В Амстердаме они жили в доме, который назывался «Морская раковина». Над окнами «Раковины» низко спускалась черепичная кровля, и в зимний день в комнатах было темновато. Всю осень и начало зимы ветер дул с моря, черепицы на низкой кровле подрагивали и звенели под ветром, и крупная рябь пробегала по каналу далеко в город.
Уже по одному названию было ясно, что в доме живёт семья моряка. Над дверью висела медная дощечка: «Энгель Дауэс Деккер, шкипер дальнего плавания».
Отец Эдварда, Энгель Деккер, любил старые торговые суда восточного плавания и никогда не нанимался на другие. Зимою и летом капитан Деккер ходил в одной и той же чёрной примятой шляпе с обвисшими полями и в старинной чёрной куртке, какую носили прежде его отец и дед, фрисландские рыбаки. Он не умел любезно разговаривать с путешественниками, и ни в штиль, ни в юго-западный ветер от него нельзя было добиться больше трёх слов Подряд.
Ругался он только в сильный шторм.
Дома и в тихую погоду отец молчал. Он сидел у огня на кухне, у чугунной решётки, ворошил угли, курил свою треснувшую коричневую трубку и молчал. Он был слишком молчалив даже для голландца.
Когда старшему из мальчишек, Питеру, исполнилось шестнадцать лет, отец взял его с собой в плавание. К переходу через два океана Питер готовился, как в церковную школу: укладывал тетрадки, продувал гусиные пёрышки, захватил и краски с кисточками и перочинный ножик.

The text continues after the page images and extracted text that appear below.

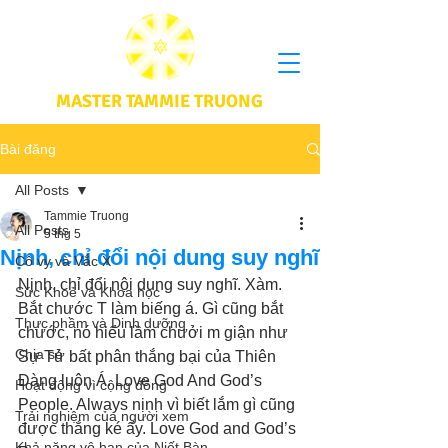
MASTER TAMMIE TRUONG
Bài đăng
All Posts
Tammie Truong
All Posts
5 thg 5
Nịnh, chỉ đổi nội dung suy nghĩ
Cô vy và Vắc X
Nịnh, chỉ đổi nội dung suy nghĩ. Xàm. 
Sức Khoẻ và Khoa học
Bắt chước T làm biếng á. Gì cũng bắt 
Thực phầm và Dinh dưỡng
chước, nó hiểu lầm chưởi m giận như 
Chia sẻ
Sự Tử bất phân thắng bại của Thiên 
Đàng luôn Á. Love God And God’s 
Hoạt động vì cộng đồng
People. Always nịnh vì biết lắm gì cũng 
Trải nghiệm của người xem
được thắng ké ấy. Love God and God’s 
Khả năng vô hạn của Niết Bàn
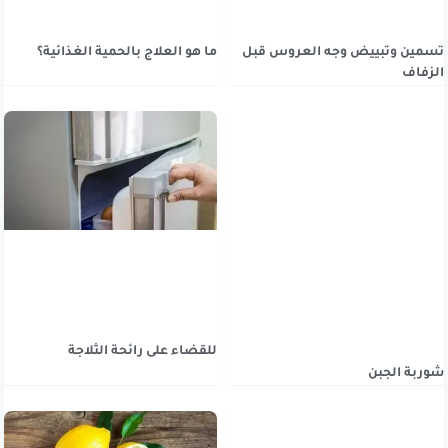
تسمين وتبييض وجه العروس قبل
ما هو العلاج بالحمية الغذائية؟
الزفاف
للقضاء على رائحة الثلاجة
شوربة الجبن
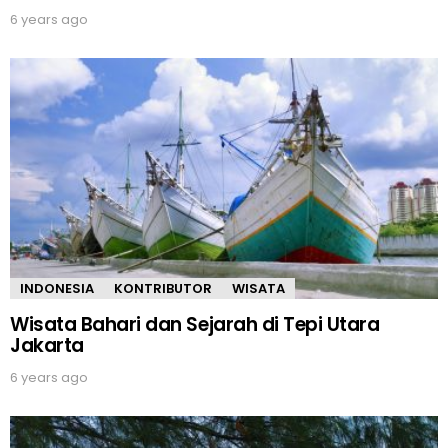
6 years ago
INDONESIA
KONTRIBUTOR
WISATA
Wisata Bahari dan Sejarah di Tepi Utara
Jakarta
6 years ago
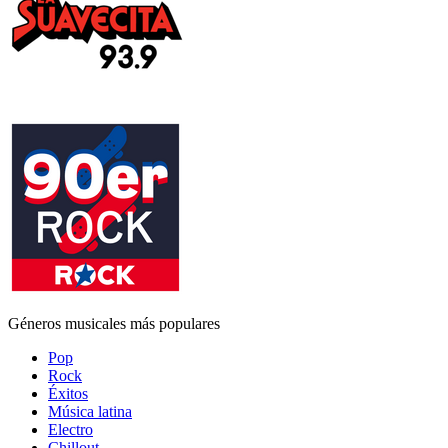
Géneros musicales más populares
Pop
Rock
Éxitos
Música latina
Electro
Chillout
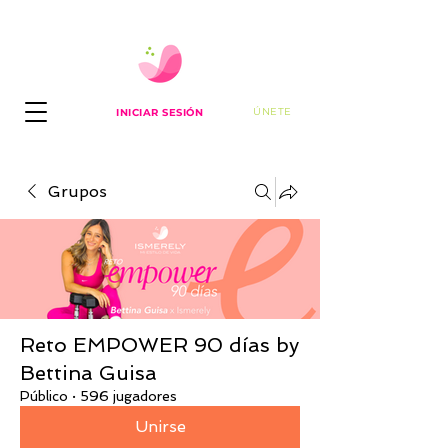
ÚNETE
INICIAR SESIÓN
Grupos
Reto EMPOWER 90 días by
Bettina Guisa
Público
·
596 jugadores
Unirse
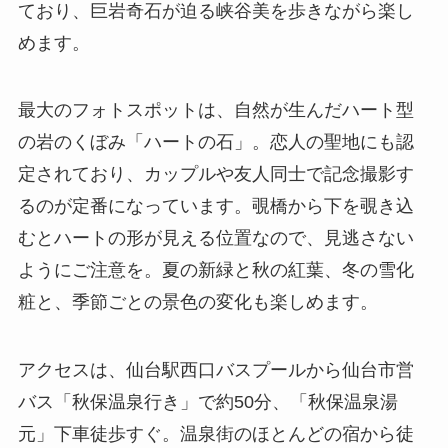
ており、巨岩奇石が迫る峡谷美を歩きながら楽し
めます。
最大のフォトスポットは、自然が生んだハート型
の岩のくぼみ「ハートの石」。恋人の聖地にも認
定されており、カップルや友人同士で記念撮影す
るのが定番になっています。覗橋から下を覗き込
むとハートの形が見える位置なので、見逃さない
ようにご注意を。夏の新緑と秋の紅葉、冬の雪化
粧と、季節ごとの景色の変化も楽しめます。
アクセスは、仙台駅西口バスプールから仙台市営
バス「秋保温泉行き」で約50分、「秋保温泉湯
元」下車徒歩すぐ。温泉街のほとんどの宿から徒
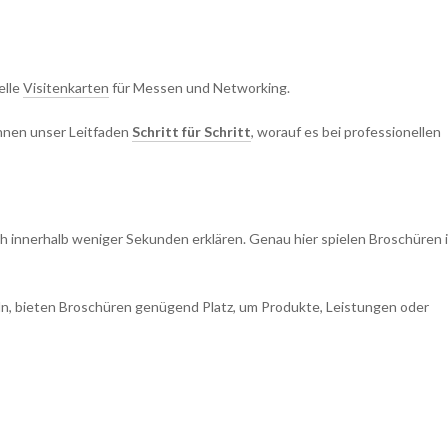
elle
Visitenkarten
für Messen und Networking.
Ihnen unser Leitfaden
Schritt für Schritt
, worauf es bei professionellen
ch innerhalb weniger Sekunden erklären. Genau hier spielen Broschüren 
eln, bieten Broschüren genügend Platz, um Produkte, Leistungen oder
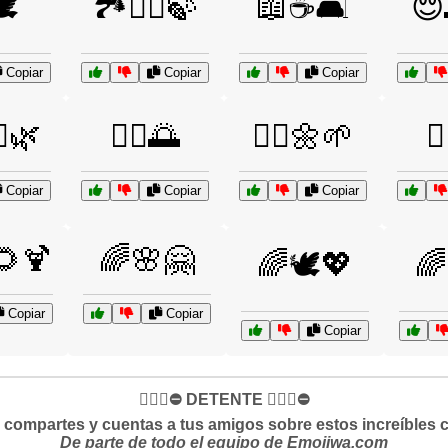
️
🏞️🚶‍♂️🍃
📖☕🛋️
😌
Copiar
Copiar
Copiar
‍♀️🌿
🧘‍♀️🌅
🧘‍♀️🌼🌱
🧘
Copiar
Copiar
Copiar
🌻🍹
🌈🌸🤗
🌈🕊️💖
🌈
Copiar
Copiar
Copiar
✋🏻🛑⛔️ DETENTE ✋🏻🛑⛔️
si compartes y cuentas a tus amigos sobre estos increíbles 
De parte de todo el equipo de Emojiwa.com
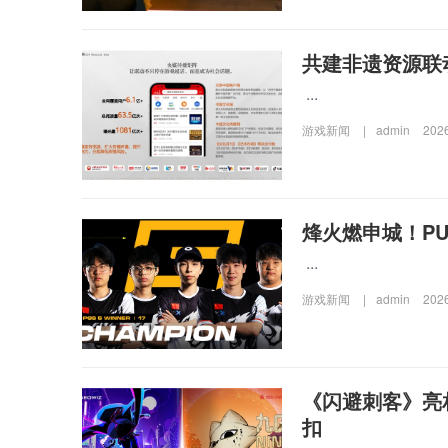
共建非遗资源联
...
游戏新闻
|
admin
202
烽火燃申城！PU
...
游戏新闻
|
admin
202
《闪避刺客》亮
扣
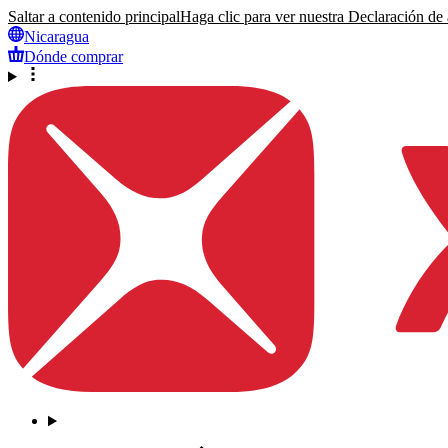
Saltar a contenido principal
Haga clic para ver nuestra Declaración de a
Nicaragua
Dónde comprar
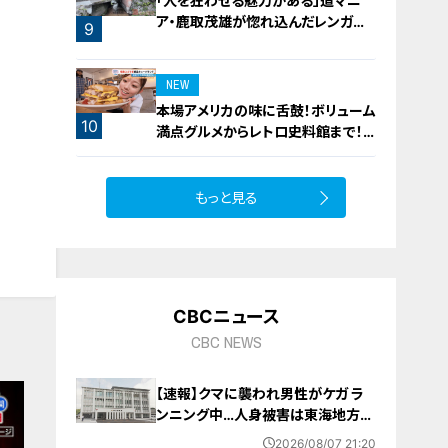
「人を狂わせる魅力がある」道マニ
ア・鹿取茂雄が惚れ込んだレンガの
8
9
橋梁とは？未公開の道3選
NEW
本場アメリカの味に舌鼓！ボリューム
10
満点グルメからレトロ史料館まで！
愛知・東海市の感動スポット3選
もっと見る
CBCニュース
CBC NEWS
【速報】クマに襲われ男性がケガ ラ
ンニング中…人身被害は東海地方で
今シーズン初めて 岐阜県高山市
2026/08/07 21:20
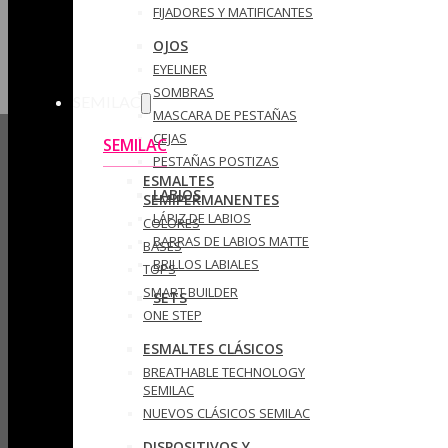
FIJADORES Y MATIFICANTES
OJOS
EYELINER
SOMBRAS
SEMILAC
MASCARA DE PESTAÑAS
CEJAS
SEMILAC
PESTAÑAS POSTIZAS
ESMALTES
LABIOS
SEMIPERMANENTES
LÁPIZ DE LABIOS
COLORES
BARRAS DE LABIOS MATTE
BASES
BRILLOS LABIALES
TOPS
SMART BUILDER
SETS
ONE STEP
ESMALTES CLÁSICOS
BREATHABLE TECHNOLOGY
SEMILAC
NUEVOS CLÁSICOS SEMILAC
DISPOSITIVOS Y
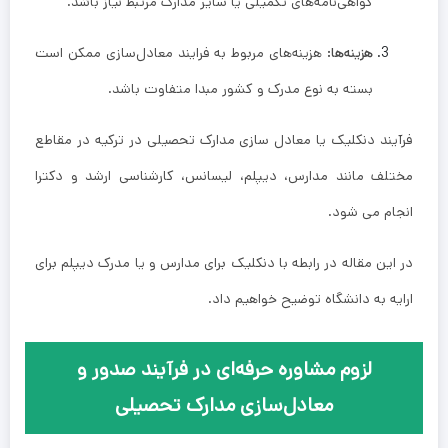
گواهی‌نامه‌های تکمیلی یا سایر مدارک مرتبط نیاز باشد.
هزینه‌ها:
هزینه‌های مربوط به فرایند معادل‌سازی ممکن است
بسته به نوع مدرک و کشور مبدا متفاوت باشد.
فرآیند دنکلیک یا معادل سازی مدارک تحصیلی در ترکیه در مقاطع
مختلف مانند مدارس، دیپلم، لیسانس، کارشناسی ارشد و دکترا
انجام می ‌شود.
در این مقاله در رابطه با دنکلیک برای مدارس و یا مدرک دیپلم برای
ارایه به دانشگاه توضیح خواهیم داد.
لزوم مشاوره حرفه‌ای در فرآیند صدور و
معادل‌سازی مدارک تحصیلی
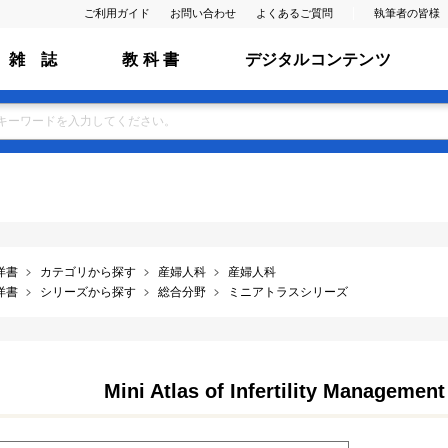
ご利用ガイド
お問い合わせ
よくあるご質問
執筆者の皆様
雑 誌
教 科 書
デジタルコンテンツ
洋書
カテゴリから探す
産婦人科
産婦人科
洋書
シリーズから探す
総合分野
ミニアトラスシリーズ
Mini Atlas of Infertility Managemen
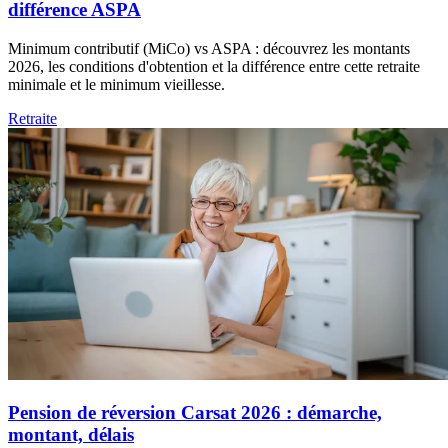
différence ASPA
Minimum contributif (MiCo) vs ASPA : découvrez les montants
2026, les conditions d'obtention et la différence entre cette retraite
minimale et le minimum vieillesse.
Retraite
Pension de réversion Carsat 2026 : démarche,
montant, délais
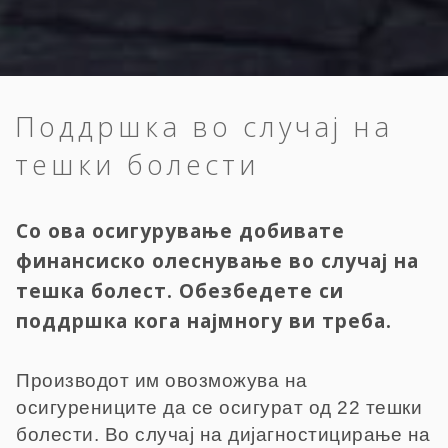
Поддршка во случај на
тешки болести
Со ова осигурување добивате
финансиско олеснување во случај на
тешка болест. Обезбедете си
поддршка кога најмногу ви треба.
Производот им овозможува на
осигурениците да се осигурат од 22 тешки
болести. Во случај на дијагностицирање на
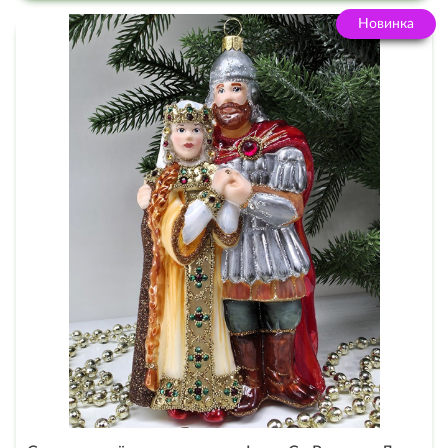
Новинка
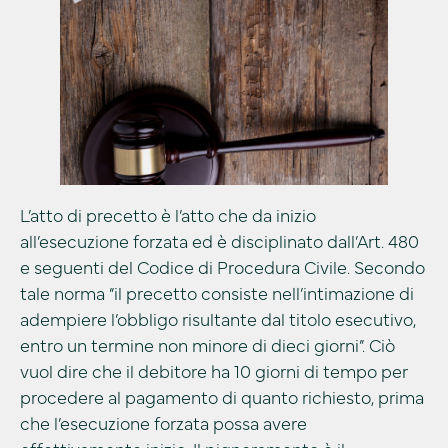
L’atto di precetto è l’atto che da inizio
all’esecuzione forzata ed è disciplinato dall’Art. 480
e seguenti del Codice di Procedura Civile. Secondo
tale norma “il precetto consiste nell’intimazione di
adempiere l’obbligo risultante dal titolo esecutivo,
entro un termine non minore di dieci giorni”. Ciò
vuol dire che il debitore ha 10 giorni di tempo per
procedere al pagamento di quanto richiesto, prima
che l’esecuzione forzata possa avere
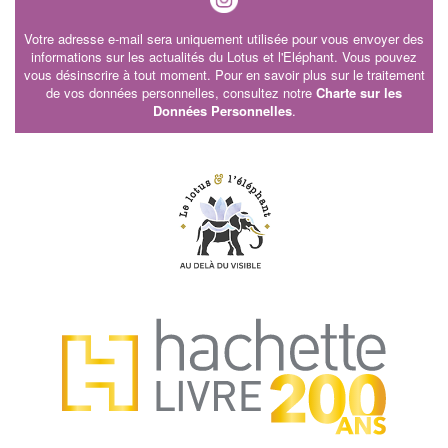
Votre adresse e-mail sera uniquement utilisée pour vous envoyer des
informations sur les actualités du Lotus et l'Eléphant. Vous pouvez
vous désinscrire à tout moment. Pour en savoir plus sur le traitement
de vos données personnelles, consultez notre
Charte sur les
Données Personnelles
.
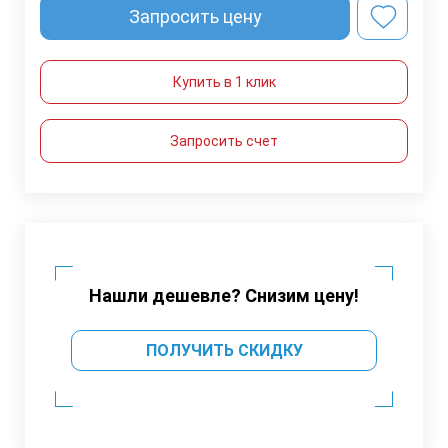
Запросить цену
Купить в 1 клик
Запросить счет
Нашли дешевле? Снизим цену!
ПОЛУЧИТЬ СКИДКУ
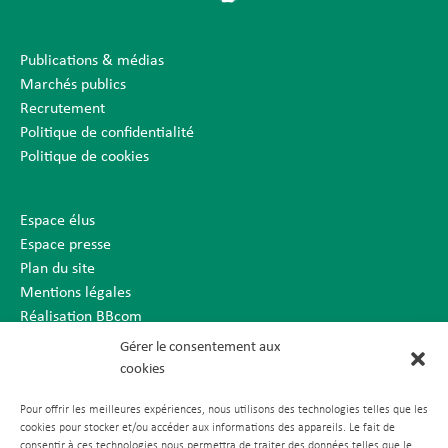
Publications & médias
Marchés publics
Recrutement
Politique de confidentialité
Politique de cookies
Espace élus
Espace presse
Plan du site
Mentions légales
Réalisation BBcom
Gérer le consentement aux
cookies
Pour offrir les meilleures expériences, nous utilisons des technologies telles que les
cookies pour stocker et/ou accéder aux informations des appareils. Le fait de
consentir à ces technologies nous permettra de traiter des données telles que le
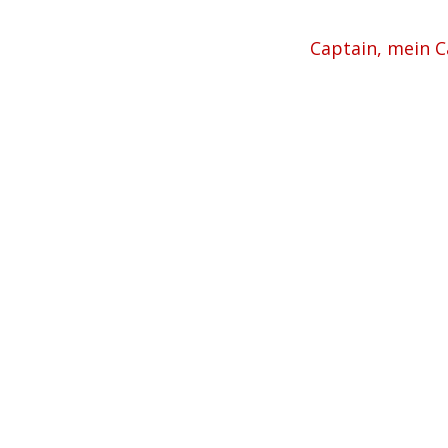
Captain, mein C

— Ты выбросишь эту дребедень за борт в ближайшем порту, — сказал ему отец.
Отец ошибся. Капитан Деккер мало бывал дома и не знал своего старшего сына. Всю дорогу Питер возился с пёрышками и до самого Капштадта не научился отличать грот-мачту от форштевня. Когда же их начала трепать в океане настоящая буря, Питер лёг на койку в кубрике и начал громко молиться. В ту же осень капитан Деккер навсегда привёз сына домой.